The quality papers have focused on the future of chancellor Alistair Darling, and Brown's role in merging the two tax departments while shedding jobs, as the focus of their ire following HMRC's loss of 25 million individuals' details yesterday.
This morning's editorial columns in the British national press said the chancellor was hanging onto his job by a thread, after residing over the data loss disaster and the near-collapse of Northern Rock.
'We don't doubt he will hang onto his job while this mess is cleared up – but his days must surely be numbered,' said The Daily Telegraph.
If he wants to remain chancellor, he will need to show some initiative, said The Guardian.
They also highlighted prime minister Gordon Brown's role in pushing together the Inland Revenue with HM Customs & Excise, and described the ensuing efficiency drive that will see the super-department 25,000 jobs lighter by 2012 as a 'costly distraction'.
'It was Mr Brown who ordered the amalgamation… in a cost-cutting operation that has created a culture in which an official can pop ultra-sensitive personal data on half the population into the post without even recording or registering the package,' said The Daily Telegraph.
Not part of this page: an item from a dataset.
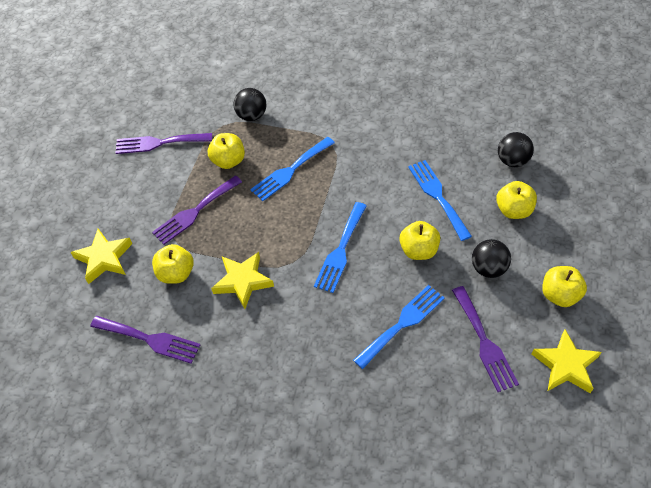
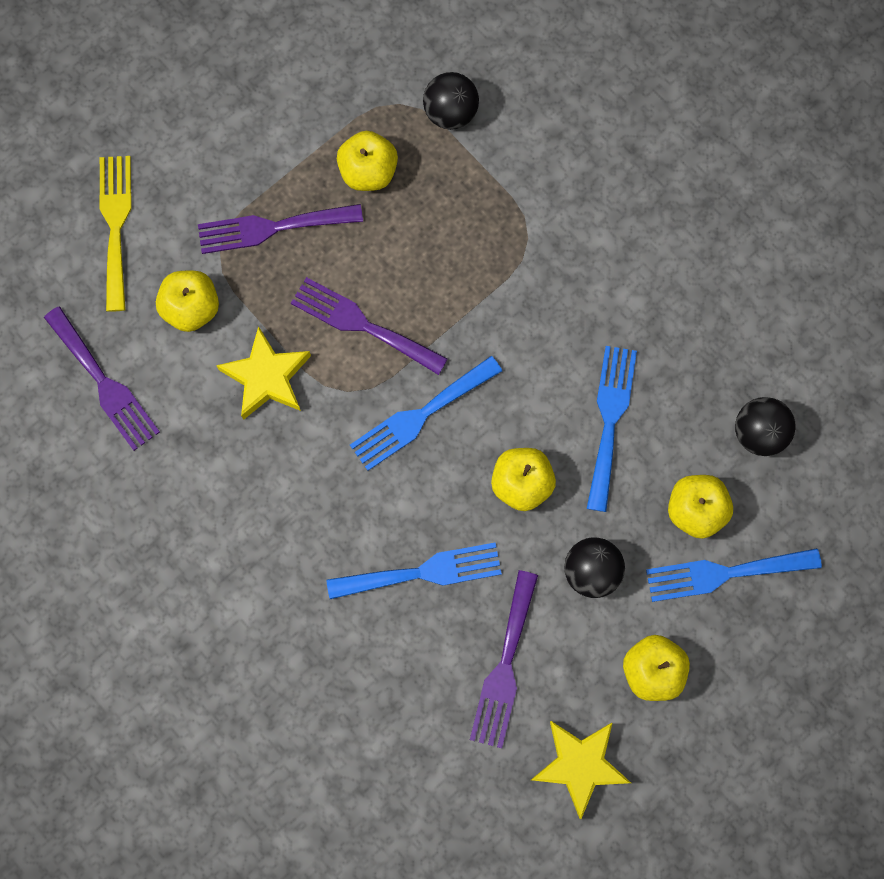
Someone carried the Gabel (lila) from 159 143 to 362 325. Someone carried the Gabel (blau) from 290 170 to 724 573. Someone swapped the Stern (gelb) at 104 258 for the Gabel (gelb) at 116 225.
'A report by the Institute of Chartered Accountants in England and Wales paints a damning picture of a floundering agency whose disorganisation, lack of clarity and poor accountability would inflict “irreparable damage” on any normal commercial body. It says the dual targets of cutting costs and increasing efficiency are incompatible, with large job cuts leaving the HMRC reliant on untrained staff. It is little wonder that security breaches occurred,' said The Times.
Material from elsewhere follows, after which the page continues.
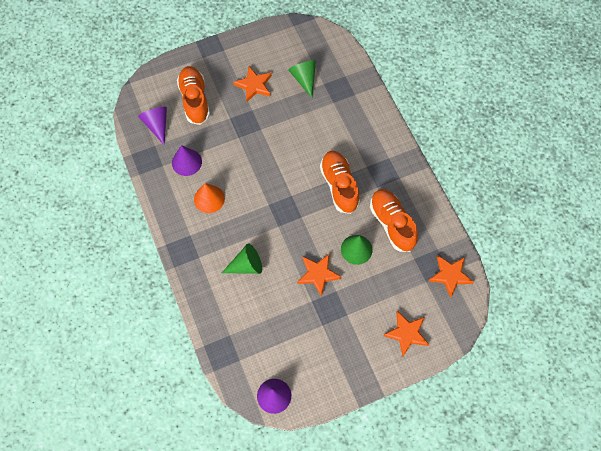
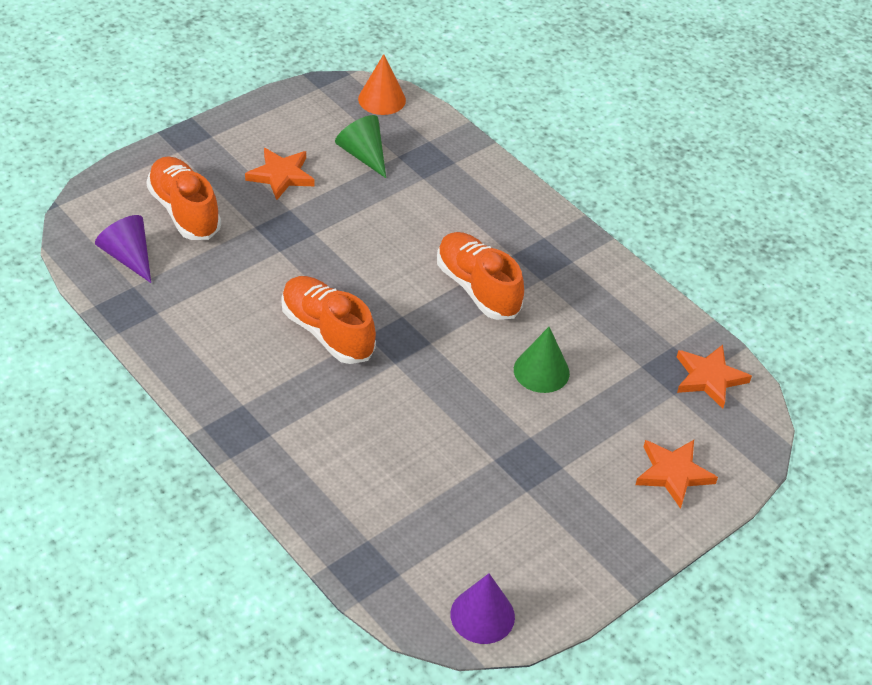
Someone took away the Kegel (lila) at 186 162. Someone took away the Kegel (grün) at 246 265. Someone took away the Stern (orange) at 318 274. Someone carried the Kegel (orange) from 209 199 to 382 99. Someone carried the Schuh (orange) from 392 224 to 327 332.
'It its not Mr Darling who stretched Revenue & Customs to breaking point: it was Gordon Brown… He began the swingeing cutbacks for this new super-department,' said The Guardian.
'A clash of cultures had been feared,' said the FT.
The papers spoke of HMRC chairman Paul Gray taking the honourable decision to step down, and that the data loss would likely prove to be a major setback against the government's proposed identity card scheme.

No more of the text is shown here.